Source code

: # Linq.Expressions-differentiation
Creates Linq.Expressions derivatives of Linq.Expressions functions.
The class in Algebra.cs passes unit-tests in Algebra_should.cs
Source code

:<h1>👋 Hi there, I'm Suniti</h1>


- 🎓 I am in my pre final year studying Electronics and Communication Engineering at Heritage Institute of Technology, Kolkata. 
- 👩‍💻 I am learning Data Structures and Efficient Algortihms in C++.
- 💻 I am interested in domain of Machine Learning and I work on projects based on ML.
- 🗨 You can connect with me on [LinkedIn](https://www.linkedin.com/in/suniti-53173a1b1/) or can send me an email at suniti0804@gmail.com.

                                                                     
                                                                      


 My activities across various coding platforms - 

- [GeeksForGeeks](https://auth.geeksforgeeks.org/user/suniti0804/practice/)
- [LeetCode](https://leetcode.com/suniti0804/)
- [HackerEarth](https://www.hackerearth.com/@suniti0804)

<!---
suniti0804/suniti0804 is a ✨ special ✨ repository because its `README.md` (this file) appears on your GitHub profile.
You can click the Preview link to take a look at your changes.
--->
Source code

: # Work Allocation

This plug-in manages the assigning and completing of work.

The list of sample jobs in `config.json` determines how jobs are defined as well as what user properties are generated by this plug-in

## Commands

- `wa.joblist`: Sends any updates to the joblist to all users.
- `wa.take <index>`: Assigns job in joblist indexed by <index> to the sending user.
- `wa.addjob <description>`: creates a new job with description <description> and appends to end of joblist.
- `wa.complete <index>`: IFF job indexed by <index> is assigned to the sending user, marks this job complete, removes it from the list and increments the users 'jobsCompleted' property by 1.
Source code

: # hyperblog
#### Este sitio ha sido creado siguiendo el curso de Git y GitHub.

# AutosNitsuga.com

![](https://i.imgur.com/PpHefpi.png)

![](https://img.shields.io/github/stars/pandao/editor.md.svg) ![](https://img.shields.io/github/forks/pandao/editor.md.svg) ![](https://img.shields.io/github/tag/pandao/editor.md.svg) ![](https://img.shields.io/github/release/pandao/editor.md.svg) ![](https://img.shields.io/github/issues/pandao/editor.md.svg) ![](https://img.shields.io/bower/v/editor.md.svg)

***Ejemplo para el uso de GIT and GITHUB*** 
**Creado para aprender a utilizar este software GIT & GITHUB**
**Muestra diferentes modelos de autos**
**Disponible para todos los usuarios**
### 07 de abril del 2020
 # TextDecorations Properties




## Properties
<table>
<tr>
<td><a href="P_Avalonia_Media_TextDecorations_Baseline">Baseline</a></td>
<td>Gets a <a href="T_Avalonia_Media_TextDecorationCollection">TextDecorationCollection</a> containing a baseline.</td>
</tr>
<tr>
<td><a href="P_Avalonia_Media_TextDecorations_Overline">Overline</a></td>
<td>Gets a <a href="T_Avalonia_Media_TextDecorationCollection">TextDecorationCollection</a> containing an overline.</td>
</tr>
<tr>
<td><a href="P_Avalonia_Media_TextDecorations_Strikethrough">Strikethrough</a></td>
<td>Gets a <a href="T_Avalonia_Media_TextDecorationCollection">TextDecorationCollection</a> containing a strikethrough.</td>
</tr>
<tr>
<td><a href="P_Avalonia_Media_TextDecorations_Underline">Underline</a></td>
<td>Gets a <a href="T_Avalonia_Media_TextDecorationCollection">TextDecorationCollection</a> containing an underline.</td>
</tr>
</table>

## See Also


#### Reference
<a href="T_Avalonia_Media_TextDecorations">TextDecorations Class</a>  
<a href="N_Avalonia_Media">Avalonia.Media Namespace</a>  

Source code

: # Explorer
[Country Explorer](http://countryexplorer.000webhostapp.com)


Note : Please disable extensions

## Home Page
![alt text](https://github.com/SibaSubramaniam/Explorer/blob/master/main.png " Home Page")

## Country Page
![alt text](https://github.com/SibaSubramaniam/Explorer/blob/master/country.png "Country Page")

********************

[WHAT YOU HAVE TO DO]
The answer must consist of every line in the records above that contains the word "plug".

[SOLUTION]
This plug-in manages the assigning and completing of work.
The list of sample jobs in `config.json` determines how jobs are defined as well as what user properties are generated by this plug-in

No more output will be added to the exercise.